Le gouvernement californien a même intenté une action en justice contre le géant pétrolier ExxonMobil pour sa « campagne de tromperie qui dure depuis des décennies » et qui empire la crise mondiale de la pollution plastique.
« Pendant des décennies, ExxonMobil a mené les gens en bateau en faisant croire que le recyclage du plastique pourrait résoudre la crise des déchets plastiques et de la pollution, et ce, tout en sachant parfaitement que c’était impossible », a déclaré le procureur général de Californie, Rob Bonta. « ExxonMobil a menti pour continuer de gonfler ses profits record au détriment de la planète, peut-être aussi aux dépens de notre santé. »
Si nous laissons l’industrie des combustibles fossiles tirer les ficelles de l’économie et contrôler nos vies pour engranger des profits indécents, nous courons droit à notre perte.
Le plastique est pratique à maints égards : il est léger, durable, peu coûteux, malléable, facile à colorer et utile pour stocker diverses matières, de l’eau aux produits chimiques. Mais le fait est que nous avons réussi à nous en passer pendant la majeure partie de l’histoire de l’humanité. Les produits en plastique les plus couramment utilisés n’existent que depuis environ 75 ans, et les épiceries nord-américaines n’ont commencé à proposer des sacs en plastique qu’à la fin des années 1970. Par ailleurs, de nos jours, nous disposons de meilleures solutions de rechange.
Selon une étude, les principes de l’économie circulaire pourraient nous aider à résoudre la crise du plastique en nous amenant à éliminer tous les articles en plastique problématiques et superflus, à innover pour faire en sorte que les plastiques soient réutilisables, recyclables ou compostables et, enfin, à faire circuler tous les articles en plastique pour les garder dans l’économie et hors de l’environnement.

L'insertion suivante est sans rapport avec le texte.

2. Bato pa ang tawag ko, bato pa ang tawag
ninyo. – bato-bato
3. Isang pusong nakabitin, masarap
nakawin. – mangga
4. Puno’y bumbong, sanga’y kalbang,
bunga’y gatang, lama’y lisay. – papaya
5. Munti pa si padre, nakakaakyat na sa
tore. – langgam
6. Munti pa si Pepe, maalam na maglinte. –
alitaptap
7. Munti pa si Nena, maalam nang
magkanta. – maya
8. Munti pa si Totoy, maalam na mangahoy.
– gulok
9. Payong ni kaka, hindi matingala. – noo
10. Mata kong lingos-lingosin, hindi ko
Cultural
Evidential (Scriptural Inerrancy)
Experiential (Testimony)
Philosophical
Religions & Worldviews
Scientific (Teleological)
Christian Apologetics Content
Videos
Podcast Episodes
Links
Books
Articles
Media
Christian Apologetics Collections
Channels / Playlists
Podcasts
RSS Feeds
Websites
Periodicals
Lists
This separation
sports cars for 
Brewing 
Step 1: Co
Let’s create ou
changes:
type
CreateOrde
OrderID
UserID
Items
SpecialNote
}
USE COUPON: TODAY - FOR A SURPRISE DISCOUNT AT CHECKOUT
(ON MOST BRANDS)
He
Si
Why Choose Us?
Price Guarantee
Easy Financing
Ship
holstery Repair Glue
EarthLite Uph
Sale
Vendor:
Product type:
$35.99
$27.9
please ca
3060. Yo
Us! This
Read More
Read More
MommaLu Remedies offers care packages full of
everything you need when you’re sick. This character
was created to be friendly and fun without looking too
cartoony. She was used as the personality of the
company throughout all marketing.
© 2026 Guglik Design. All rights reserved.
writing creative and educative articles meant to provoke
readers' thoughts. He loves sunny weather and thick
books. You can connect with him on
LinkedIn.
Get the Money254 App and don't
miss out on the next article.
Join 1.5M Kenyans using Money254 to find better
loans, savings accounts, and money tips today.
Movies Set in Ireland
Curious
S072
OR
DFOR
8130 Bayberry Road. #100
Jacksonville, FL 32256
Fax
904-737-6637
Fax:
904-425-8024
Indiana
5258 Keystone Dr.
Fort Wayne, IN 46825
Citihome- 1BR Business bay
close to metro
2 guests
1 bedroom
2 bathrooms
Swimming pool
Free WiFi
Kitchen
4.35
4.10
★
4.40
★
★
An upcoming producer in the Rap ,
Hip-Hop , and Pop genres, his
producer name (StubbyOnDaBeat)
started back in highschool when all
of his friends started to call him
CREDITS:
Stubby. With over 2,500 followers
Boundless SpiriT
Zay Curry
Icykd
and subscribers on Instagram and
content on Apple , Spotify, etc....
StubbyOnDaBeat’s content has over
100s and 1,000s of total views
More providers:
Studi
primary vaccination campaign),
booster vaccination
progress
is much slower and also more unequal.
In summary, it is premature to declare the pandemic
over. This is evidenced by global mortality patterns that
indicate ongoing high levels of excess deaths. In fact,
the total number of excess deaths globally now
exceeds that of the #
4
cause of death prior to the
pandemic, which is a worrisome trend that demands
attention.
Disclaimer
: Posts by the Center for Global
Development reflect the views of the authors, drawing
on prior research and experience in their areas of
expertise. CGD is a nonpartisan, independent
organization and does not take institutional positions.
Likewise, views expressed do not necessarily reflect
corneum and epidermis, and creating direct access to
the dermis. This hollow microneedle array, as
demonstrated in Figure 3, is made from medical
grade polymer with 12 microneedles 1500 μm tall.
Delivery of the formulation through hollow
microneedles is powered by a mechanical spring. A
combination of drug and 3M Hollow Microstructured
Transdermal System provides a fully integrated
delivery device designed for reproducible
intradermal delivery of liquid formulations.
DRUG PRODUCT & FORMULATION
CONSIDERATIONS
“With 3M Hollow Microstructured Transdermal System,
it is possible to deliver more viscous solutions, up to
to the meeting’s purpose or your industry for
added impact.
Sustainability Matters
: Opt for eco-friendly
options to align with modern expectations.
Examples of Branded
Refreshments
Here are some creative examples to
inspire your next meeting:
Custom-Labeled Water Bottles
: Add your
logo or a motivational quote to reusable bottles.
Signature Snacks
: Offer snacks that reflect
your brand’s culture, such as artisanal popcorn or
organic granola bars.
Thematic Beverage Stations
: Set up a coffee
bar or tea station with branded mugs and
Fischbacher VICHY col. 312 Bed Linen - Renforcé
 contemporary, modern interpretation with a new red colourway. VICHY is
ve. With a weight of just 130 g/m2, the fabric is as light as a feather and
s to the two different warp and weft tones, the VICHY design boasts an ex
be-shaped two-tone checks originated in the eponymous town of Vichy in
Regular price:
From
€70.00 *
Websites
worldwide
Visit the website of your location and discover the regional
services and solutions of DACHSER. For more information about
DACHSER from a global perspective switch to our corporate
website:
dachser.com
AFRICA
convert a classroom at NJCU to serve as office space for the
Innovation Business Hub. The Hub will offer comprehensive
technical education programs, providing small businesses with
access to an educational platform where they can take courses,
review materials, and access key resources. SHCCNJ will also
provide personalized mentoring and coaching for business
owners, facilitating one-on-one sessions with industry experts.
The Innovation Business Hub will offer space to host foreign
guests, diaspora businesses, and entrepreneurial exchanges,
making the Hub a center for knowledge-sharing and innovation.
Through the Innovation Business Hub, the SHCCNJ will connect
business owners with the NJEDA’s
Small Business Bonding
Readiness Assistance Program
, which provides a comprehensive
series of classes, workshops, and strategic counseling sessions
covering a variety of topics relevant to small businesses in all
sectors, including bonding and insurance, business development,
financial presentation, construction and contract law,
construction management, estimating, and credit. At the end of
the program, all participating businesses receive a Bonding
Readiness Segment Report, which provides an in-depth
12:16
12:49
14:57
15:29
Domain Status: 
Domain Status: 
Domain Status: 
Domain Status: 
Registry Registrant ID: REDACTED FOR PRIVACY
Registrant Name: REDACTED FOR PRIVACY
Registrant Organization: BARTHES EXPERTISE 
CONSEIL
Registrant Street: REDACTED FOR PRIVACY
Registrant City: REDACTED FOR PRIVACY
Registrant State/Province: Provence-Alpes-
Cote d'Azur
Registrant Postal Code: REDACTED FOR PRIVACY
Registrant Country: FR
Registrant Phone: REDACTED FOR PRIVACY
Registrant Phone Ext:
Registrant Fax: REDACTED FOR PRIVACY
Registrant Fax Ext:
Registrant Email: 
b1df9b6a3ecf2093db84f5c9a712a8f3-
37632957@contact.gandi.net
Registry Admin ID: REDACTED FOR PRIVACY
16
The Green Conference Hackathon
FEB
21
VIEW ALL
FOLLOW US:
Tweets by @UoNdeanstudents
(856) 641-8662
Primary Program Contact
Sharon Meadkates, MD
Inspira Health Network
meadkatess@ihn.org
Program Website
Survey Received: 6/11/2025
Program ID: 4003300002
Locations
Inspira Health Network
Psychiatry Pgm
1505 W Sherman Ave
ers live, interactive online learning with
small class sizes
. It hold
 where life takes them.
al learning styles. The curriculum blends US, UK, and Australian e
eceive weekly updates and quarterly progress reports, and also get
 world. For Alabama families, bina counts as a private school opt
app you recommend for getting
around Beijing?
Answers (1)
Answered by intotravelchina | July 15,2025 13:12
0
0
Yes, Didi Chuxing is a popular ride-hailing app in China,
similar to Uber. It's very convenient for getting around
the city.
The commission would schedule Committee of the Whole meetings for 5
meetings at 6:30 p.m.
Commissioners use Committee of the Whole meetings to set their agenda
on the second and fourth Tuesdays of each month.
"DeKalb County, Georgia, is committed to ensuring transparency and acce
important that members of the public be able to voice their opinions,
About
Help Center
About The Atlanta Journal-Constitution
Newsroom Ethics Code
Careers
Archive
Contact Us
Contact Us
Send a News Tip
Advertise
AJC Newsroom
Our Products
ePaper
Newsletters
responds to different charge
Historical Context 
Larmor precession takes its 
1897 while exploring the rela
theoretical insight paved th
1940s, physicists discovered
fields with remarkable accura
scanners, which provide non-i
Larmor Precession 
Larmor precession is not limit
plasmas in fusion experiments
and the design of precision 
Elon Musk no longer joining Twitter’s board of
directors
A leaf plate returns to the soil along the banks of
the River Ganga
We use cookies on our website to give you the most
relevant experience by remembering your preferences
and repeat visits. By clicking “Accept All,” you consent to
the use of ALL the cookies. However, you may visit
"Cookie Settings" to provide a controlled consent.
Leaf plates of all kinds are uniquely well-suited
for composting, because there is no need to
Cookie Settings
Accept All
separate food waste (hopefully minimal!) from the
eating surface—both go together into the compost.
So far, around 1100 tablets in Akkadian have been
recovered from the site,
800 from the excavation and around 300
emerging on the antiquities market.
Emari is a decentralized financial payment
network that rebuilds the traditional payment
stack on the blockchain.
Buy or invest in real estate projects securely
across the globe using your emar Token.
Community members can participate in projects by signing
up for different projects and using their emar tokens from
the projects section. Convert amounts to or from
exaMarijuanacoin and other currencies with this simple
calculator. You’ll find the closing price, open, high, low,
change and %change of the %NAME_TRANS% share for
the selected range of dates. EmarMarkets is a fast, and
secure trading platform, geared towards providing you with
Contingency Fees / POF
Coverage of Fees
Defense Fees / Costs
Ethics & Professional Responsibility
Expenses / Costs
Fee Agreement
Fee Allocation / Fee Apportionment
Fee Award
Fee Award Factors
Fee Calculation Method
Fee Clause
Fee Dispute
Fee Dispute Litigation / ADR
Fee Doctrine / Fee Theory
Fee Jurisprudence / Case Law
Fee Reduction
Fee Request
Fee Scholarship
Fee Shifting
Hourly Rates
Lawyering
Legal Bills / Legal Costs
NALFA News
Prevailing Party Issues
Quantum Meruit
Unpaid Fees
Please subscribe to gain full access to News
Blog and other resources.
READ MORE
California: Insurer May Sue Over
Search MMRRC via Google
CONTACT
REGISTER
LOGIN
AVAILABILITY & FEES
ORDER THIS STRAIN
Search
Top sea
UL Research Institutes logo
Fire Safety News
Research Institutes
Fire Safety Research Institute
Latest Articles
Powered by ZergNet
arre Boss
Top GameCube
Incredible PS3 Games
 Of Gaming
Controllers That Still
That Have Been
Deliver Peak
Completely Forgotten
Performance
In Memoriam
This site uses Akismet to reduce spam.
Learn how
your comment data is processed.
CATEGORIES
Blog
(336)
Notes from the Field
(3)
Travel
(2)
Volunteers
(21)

Si nous laissons l’industrie des combustibles fossiles tirer les ficelles de l’économie et contrôler nos vies pour engranger des profits indécents, nous courons droit à notre perte. La pollution plastique est futile et doit être enrayée dès maintenant.
Si chacun.e de nous a tout intérêt à utiliser moins de plastique, il n’en demeure pas moins que le véritable changement doit venir d’en haut.